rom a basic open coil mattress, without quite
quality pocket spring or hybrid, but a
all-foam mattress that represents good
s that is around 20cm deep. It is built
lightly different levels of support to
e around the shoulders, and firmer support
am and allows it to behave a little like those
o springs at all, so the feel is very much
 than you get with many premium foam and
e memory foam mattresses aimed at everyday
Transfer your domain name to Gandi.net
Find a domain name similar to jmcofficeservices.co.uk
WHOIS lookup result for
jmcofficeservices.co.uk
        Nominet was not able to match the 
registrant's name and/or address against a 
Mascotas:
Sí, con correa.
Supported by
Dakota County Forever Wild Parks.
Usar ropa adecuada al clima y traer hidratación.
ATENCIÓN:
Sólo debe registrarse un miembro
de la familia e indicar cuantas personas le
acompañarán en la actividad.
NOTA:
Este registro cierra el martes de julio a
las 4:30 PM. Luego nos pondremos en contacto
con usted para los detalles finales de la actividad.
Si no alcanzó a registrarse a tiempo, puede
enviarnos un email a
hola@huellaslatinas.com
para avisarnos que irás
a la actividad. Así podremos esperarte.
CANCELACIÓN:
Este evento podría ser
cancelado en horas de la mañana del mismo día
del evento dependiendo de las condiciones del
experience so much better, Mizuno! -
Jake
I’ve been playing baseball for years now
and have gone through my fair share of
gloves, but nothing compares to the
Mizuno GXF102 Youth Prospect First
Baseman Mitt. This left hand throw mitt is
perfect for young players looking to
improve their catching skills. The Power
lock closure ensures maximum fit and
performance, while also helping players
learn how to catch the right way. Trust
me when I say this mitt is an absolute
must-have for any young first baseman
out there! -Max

──────────

Using the listing above, return exactly, and only, the lines from the one that contains "me when I say this mitt is an absolute" through its last line, both included.

TASK RESPONSE -
me when I say this mitt is an absolute
must-have for any young first baseman
out there! -Max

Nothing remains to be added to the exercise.